Job 1 = Arrange lines from the records as a Markdown table with the columns Row and Line, numbering each row and leaving out blank lines and any picture markers. Begin at the line that has "5-Year Financial Projections" and stop after the line that has "Get in touch".
Job 2 = Pick up the United Community Banks press release on its tax benefits plan from where it stops.

Selected extract =
SOURCE: United Community Banks, Inc.

United Community Banks, Inc.

February 24, 2011 05:30 ET

United Community Banks, Inc. Announces Adoption of Tax Benefits Preservation Plan and Related Stock Exchange

BLAIRSVILLE, GA--(Marketwire - February 24, 2011) - United Community Banks, Inc. (NASDAQ: UCBI) announced that its Board of Directors has adopted a Tax Benefits Preservation Plan (the "Plan") designed to protect the Company's ability to utilize substantial tax assets. This Plan is similar to tax benefit preservation plans adopted by other public companies with significant tax attributes. United's tax attributes include net operating losses that it could utilize in certain circumstances to offset taxable income and reduce its federal income tax liability.

Information provided =
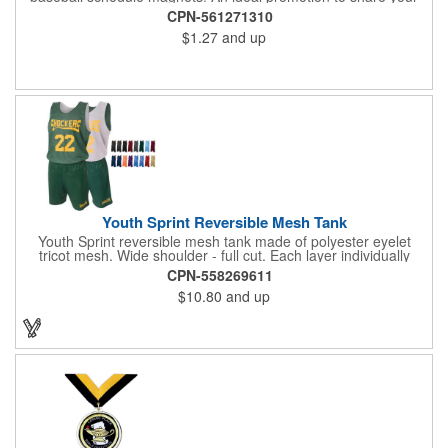
brand with every baseball fan in town, each magnet measures
CPN-561271310
6.75" x 6.75" x .01" and can be customized with a four color
$1.27
and up
process imprint of your choosing. All team schedules are
available, so please be sure to specify which team when
ordering.
Youth Sprint Reversible Mesh Tank
Youth Sprint reversible mesh tank made of polyester eyelet
tricot mesh. Wide shoulder - full cut. Each layer individually
hemmed. Double needle cover stitch hem and shoulder.
CPN-558269611
Moisture management for all season comfort. Stain and odor
$10.80
and up
release for easy care.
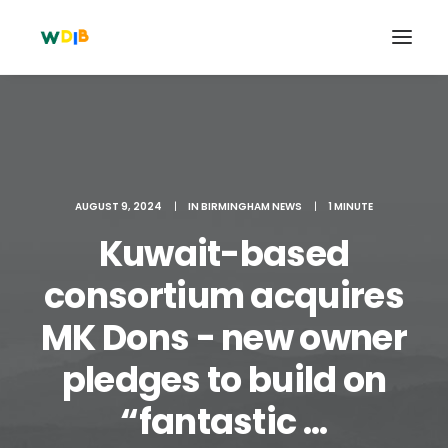
AUGUST 9, 2024
|
IN
BIRMINGHAM NEWS
|
1 MINUTE
Kuwait-based
consortium acquires
MK Dons - new owner
Search
pledges to build on
Cart
“fantastic ...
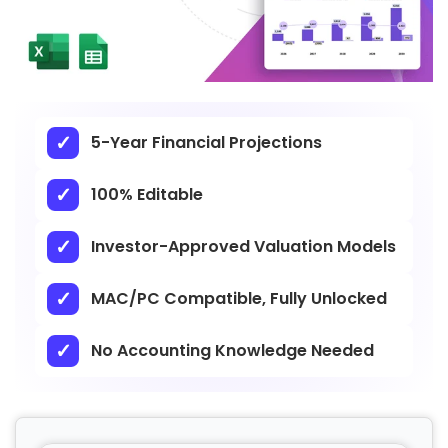
5-Year Financial Projections
100% Editable
Investor-Approved Valuation Models
MAC/PC Compatible, Fully Unlocked
No Accounting Knowledge Needed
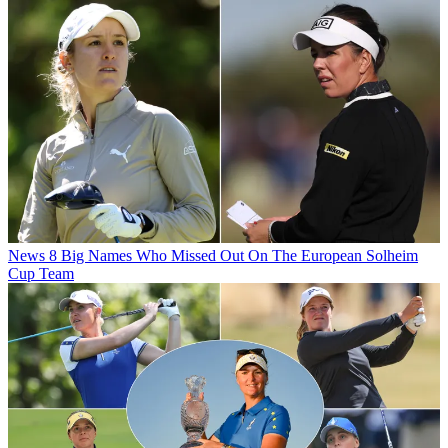
News
8 Big Names Who Missed Out On The European Solheim
Cup Team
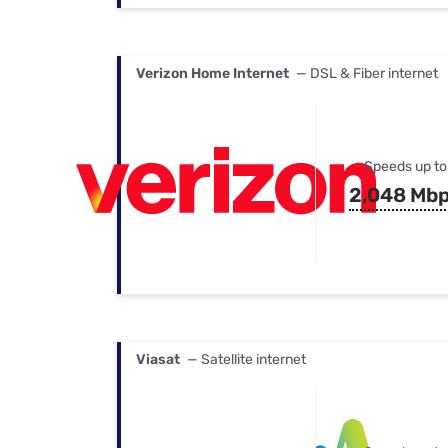
Verizon Home Internet
— DSL & Fiber internet
Speeds up to
2,048 Mb
Viasat
— Satellite internet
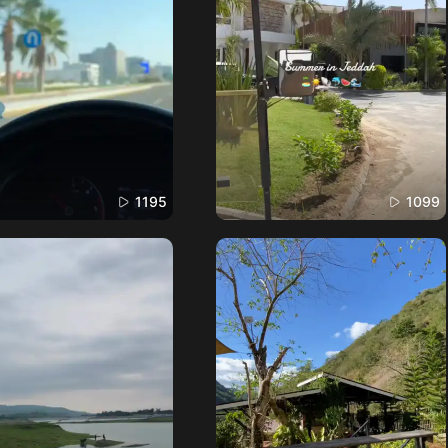
1195
1099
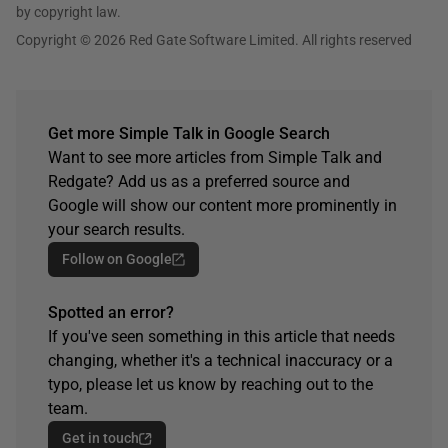
by copyright law.
Copyright © 2026 Red Gate Software Limited. All rights reserved
Get more Simple Talk in Google Search
Want to see more articles from Simple Talk and
Redgate? Add us as a preferred source and
Google will show our content more prominently in
your search results.
Follow on Google
Spotted an error?
If you've seen something in this article that needs
changing, whether it's a technical inaccuracy or a
typo, please let us know by reaching out to the
team.
Get in touch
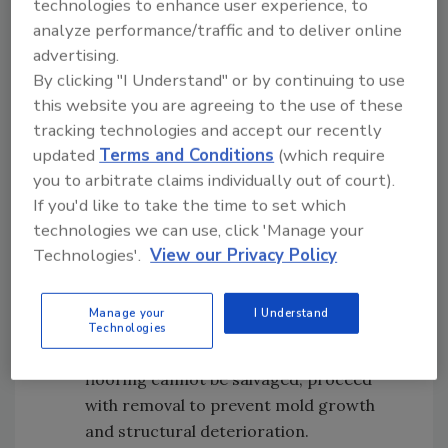
technologies to enhance user experience, to
Step 2:
Determine When to Remove
analyze performance/traffic and to deliver online
Hardwood During Water Mitigation
advertising.
Assess the hardwood flooring to decide
By clicking "I Understand" or by continuing to use
whether removal is necessary. Identifying this
this website you are agreeing to the use of these
early prevents further damage and moisture
tracking technologies and accept our recently
updated
Terms and Conditions
(which require
retention.
you to arbitrate claims individually out of court).
Use a moisture meter to measure the
If you'd like to take the time to set which
moisture content in the wood and
technologies we can use, click 'Manage your
surrounding areas.
Technologies'.
View our Privacy Policy
Evaluate the flooring’s condition for
signs like warping, buckling, or
Manage your
I Understand
discoloration.
Technologies
If the damage is extensive and the
flooring cannot be salvaged, proceed
with removal to prevent mold growth
and structural deterioration.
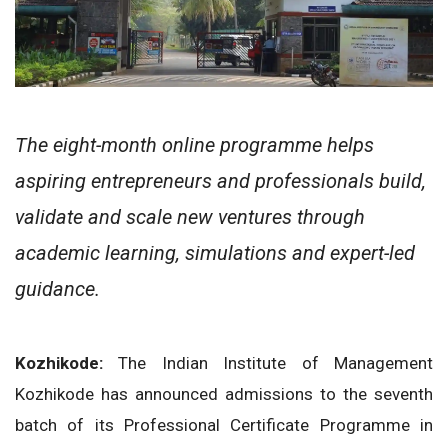
The eight-month online programme helps
aspiring entrepreneurs and professionals build,
validate and scale new ventures through
academic learning, simulations and expert-led
guidance.
Kozhikode:
The Indian Institute of Management
Kozhikode has announced admissions to the seventh
batch of its Professional Certificate Programme in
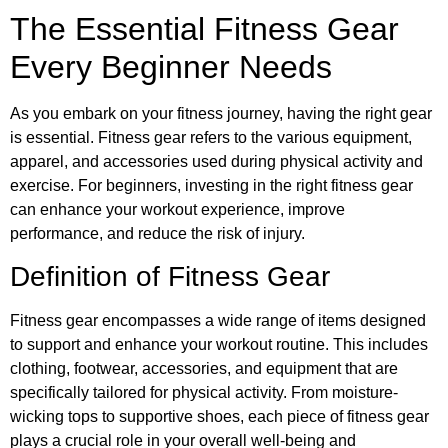
The Essential Fitness Gear
Every Beginner Needs
As you embark on your fitness journey, having the right gear
is essential. Fitness gear refers to the various equipment,
apparel, and accessories used during physical activity and
exercise. For beginners, investing in the right fitness gear
can enhance your workout experience, improve
performance, and reduce the risk of injury.
Definition of Fitness Gear
Fitness gear encompasses a wide range of items designed
to support and enhance your workout routine. This includes
clothing, footwear, accessories, and equipment that are
specifically tailored for physical activity. From moisture-
wicking tops to supportive shoes, each piece of fitness gear
plays a crucial role in your overall well-being and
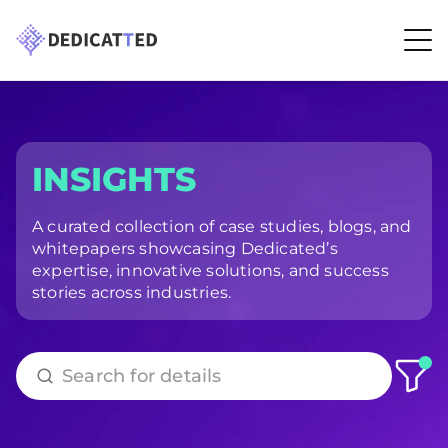
INSIGHTS
A curated collection of case studies, blogs, and
whitepapers showcasing Dedicated’s
expertise, innovative solutions, and success
stories across industries.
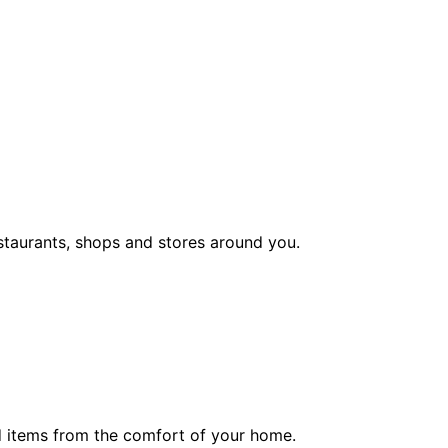
staurants, shops and stores around you.
ed items from the comfort of your home.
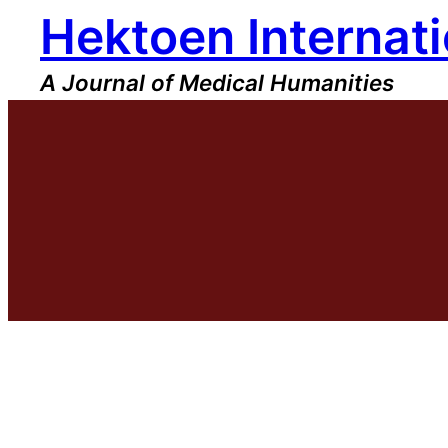
Hektoen Internati
Skip
to
content
A Journal of Medical Humanities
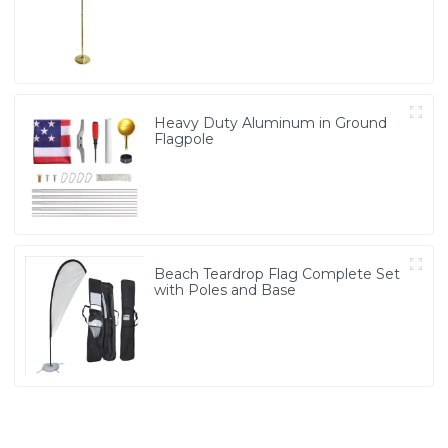
Heavy Duty Aluminum in Ground
Flagpole
Beach Teardrop Flag Complete Set
with Poles and Base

Task answer 1 =
| Row | Line |
|---|---|
| 1 | 5-Year Financial Projections |
| 2 | 100% Editable |
| 3 | Investor-Approved Valuation Models |
| 4 | MAC/PC Compatible, Fully Unlocked |
| 5 | No Accounting Knowledge Needed |
| 6 | News |
| 7 | 8 Big Names Who Missed Out On The European Solheim |
| 8 | Cup Team |
| 9 | Verizon Home Internet |
| 10 | — DSL & Fiber internet |
| 11 | Speeds up to |
| 12 | 2,048 Mb |
| 13 | Viasat |
| 14 | — Satellite internet |
| 15 | 1195 |
| 16 | 1099 |
| 17 | by copyright law. |
| 18 | Copyright © 2026 Red Gate Software Limited. All rights reserved |
| 19 | Get more Simple Talk in Google Search |
| 20 | Want to see more articles from Simple Talk and |
| 21 | Redgate? Add us as a preferred source and |
| 22 | Google will show our content more prominently in |
| 23 | your search results. |
| 24 | Follow on Google |
| 25 | Spotted an error? |
| 26 | If you've seen something in this article that needs |
| 27 | changing, whether it's a technical inaccuracy or a |
| 28 | typo, please let us know by reaching out to the |
| 29 | team. |
| 30 | Get in touch |

Task answer 2 =
United's ability to use its tax attributes would be substantially limited if the Company were to experience an "ownership change" as defined under Section 382 of the Internal Revenue Code and related Internal Revenue Service pronouncements. In general, an ownership change would occur if United's "five-percent or greater shareholders," as defined under Section 382, collectively increase their ownership in United by more than 50% over a rolling three-year period. The Plan is designed to reduce the likelihood that United will experience an ownership change by discouraging any new person or entity from becoming a five-percent or greater shareholder or any existing five-percent shareholder from increasing their position. Five-percent shareholders generally do not include certain institutional holders, such as mutual fund companies and investment companies that act as investment advisors, that hold United's stock on behalf of individual mutual funds or individuals where no single fund owns five percent or more of United's stock.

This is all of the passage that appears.